Re: [why oom_adj does not work] Re: Linux killed Kenny, bastard!

From: Evgeniy Polyakov
Date: Sun Jan 18 2009 - 15:41:16 EST


On Sun, Jan 18, 2009 at 09:25:49PM +0100, Bodo Eggert (7eggert@xxxxxx) wrote:
> > It is not about who should not be killed, but who should _be_ in the
> > first raw.
>
> If it comes to the killing, it will start with the first row, or using your
> patch, with the only man in the first row, named kenny. Now imagine a
> phalanx of spawned kennies protecting a running-wild application from being
> killed ...
>
> If you set the oom_adj to mark the goat under normal conditions, the system
> will adjust itself to abnormal conditions.

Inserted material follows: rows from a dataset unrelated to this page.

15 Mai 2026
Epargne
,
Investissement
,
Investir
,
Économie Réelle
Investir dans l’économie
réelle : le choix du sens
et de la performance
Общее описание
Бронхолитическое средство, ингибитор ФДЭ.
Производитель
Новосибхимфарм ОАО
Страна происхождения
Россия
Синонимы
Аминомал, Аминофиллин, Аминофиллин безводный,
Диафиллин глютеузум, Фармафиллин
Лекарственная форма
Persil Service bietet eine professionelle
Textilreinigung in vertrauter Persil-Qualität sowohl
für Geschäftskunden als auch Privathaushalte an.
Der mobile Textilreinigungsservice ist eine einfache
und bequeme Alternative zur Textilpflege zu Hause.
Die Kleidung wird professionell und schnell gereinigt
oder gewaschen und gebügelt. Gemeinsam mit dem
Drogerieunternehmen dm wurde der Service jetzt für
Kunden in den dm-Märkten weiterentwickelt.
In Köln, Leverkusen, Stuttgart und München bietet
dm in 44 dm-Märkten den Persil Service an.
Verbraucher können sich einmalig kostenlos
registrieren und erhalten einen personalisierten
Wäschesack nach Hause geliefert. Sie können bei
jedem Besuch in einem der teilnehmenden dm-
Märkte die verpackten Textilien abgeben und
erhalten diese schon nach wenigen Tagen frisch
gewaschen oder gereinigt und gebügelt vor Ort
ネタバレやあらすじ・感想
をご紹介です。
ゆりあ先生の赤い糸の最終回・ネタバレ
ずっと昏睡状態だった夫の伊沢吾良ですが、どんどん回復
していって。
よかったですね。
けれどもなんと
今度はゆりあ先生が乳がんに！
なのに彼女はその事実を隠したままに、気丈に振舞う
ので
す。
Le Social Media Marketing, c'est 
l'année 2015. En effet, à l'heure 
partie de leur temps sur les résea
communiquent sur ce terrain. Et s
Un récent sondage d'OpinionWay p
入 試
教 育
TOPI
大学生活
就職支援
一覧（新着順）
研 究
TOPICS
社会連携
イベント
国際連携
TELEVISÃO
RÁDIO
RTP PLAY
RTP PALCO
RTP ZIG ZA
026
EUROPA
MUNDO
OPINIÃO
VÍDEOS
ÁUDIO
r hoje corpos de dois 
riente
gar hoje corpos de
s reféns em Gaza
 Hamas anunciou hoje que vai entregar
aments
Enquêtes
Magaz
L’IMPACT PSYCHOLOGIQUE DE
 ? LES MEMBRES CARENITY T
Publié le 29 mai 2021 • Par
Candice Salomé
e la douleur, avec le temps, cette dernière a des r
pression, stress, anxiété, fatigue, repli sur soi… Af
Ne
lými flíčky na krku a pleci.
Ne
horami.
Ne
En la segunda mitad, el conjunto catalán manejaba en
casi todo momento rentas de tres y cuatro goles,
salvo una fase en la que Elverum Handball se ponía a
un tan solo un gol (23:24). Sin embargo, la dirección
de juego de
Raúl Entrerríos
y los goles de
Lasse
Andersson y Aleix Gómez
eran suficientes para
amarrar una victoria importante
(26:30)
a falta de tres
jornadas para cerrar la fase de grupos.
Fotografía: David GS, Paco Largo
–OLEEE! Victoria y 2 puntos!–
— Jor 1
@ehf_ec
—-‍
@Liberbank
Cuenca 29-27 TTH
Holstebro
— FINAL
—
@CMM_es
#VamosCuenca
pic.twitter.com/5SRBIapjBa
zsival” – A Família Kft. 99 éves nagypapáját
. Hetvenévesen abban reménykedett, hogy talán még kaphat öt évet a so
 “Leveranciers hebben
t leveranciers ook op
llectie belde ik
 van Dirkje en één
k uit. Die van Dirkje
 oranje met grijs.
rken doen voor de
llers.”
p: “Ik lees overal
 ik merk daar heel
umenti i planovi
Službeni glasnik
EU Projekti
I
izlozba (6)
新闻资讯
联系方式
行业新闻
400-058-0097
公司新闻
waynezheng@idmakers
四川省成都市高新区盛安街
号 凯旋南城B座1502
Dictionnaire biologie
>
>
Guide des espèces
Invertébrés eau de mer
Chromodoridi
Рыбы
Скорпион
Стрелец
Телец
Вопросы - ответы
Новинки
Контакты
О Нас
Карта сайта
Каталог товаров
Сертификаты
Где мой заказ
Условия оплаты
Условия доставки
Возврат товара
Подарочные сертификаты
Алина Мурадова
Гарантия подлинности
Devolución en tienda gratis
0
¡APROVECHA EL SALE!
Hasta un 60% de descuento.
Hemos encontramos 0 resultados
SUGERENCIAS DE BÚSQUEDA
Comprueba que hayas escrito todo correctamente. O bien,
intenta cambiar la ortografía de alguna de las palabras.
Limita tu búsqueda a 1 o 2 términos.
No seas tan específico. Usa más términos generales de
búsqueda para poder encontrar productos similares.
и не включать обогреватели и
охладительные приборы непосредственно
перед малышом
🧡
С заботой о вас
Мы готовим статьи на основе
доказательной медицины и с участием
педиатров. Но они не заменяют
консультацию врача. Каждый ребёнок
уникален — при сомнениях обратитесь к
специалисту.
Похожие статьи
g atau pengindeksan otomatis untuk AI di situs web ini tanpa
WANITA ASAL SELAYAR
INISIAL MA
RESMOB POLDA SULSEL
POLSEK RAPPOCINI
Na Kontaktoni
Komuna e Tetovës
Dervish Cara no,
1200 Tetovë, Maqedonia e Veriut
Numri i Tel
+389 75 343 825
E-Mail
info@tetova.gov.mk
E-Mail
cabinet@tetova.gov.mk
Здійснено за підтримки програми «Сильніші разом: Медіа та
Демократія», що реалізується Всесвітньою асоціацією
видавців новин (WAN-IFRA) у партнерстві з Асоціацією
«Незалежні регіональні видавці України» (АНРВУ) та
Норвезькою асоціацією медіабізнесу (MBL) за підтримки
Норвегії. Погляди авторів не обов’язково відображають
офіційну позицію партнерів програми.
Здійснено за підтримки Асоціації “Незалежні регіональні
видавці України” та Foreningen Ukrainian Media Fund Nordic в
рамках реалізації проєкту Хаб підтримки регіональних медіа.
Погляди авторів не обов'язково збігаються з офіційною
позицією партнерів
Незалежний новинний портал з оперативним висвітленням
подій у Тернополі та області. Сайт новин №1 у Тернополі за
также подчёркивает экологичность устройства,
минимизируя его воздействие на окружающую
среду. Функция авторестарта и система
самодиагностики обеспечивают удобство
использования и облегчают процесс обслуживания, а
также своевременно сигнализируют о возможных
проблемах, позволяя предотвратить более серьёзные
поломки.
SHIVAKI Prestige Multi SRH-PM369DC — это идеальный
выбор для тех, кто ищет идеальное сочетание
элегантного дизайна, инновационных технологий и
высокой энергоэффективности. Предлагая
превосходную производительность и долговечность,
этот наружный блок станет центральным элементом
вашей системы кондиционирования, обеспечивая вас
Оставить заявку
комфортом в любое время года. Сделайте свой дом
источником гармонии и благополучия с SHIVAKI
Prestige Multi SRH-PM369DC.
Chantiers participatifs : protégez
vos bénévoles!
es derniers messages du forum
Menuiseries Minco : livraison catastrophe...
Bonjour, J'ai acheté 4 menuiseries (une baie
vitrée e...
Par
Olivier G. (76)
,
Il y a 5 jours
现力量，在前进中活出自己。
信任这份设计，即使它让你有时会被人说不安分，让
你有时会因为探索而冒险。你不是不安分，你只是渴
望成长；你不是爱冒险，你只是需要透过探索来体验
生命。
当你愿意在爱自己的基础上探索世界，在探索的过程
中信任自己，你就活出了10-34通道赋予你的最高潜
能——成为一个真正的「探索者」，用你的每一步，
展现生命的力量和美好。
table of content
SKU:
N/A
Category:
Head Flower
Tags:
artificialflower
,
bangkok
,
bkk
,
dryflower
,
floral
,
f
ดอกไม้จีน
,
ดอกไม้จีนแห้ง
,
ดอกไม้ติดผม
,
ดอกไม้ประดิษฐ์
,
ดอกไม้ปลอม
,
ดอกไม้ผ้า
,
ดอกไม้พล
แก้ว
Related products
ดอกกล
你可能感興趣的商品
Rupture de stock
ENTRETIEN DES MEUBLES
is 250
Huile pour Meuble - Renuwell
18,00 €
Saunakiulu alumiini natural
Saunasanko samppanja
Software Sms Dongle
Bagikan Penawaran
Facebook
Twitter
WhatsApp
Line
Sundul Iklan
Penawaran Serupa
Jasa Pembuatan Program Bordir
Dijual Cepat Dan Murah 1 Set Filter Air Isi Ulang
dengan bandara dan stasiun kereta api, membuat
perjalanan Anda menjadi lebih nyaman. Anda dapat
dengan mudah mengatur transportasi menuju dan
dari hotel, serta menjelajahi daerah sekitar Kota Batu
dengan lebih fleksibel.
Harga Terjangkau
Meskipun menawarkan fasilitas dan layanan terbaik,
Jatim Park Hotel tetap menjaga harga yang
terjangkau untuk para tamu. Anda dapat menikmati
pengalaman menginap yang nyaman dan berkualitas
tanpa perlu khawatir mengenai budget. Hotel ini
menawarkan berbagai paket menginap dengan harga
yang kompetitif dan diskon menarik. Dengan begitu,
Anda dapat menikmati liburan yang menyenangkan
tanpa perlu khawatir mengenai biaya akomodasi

Admin who sets is up knows what he is doing. Hope you will not argue
about the case, when admin will disable the oom-killer and will not be
able to log in.

Once again: this is an additional tunable which allows to easily solve
the problem showed here multiple times. And whily you did not try to
tune oom-adj yourself you continue arguing that it works the best. It
does not. Any solution for the showed problem is not a simple and
nice-looking, the one I proposed imo looks the most convenient for the
people who really work with the systems where described behaviour was
observed.

> > > > No, admin will limit/forbid the connection from the DoSing clients,
> > > > server must always live to handle proper users.
> > >
> > > If there is no memory, the admin can't even log in.
> >
> > Admin can observe the situation via kvm or sometimes netconsole and
> > tune the system for the next run.
>
> So your kill-kenny does not only require having exactly one goat system-wide
> and no process having the same process name, but also constant supervision.
> I think it's a really great design!

You should reread (better twice) what we are talking about here and what
and why patch was proposed. And how it works too.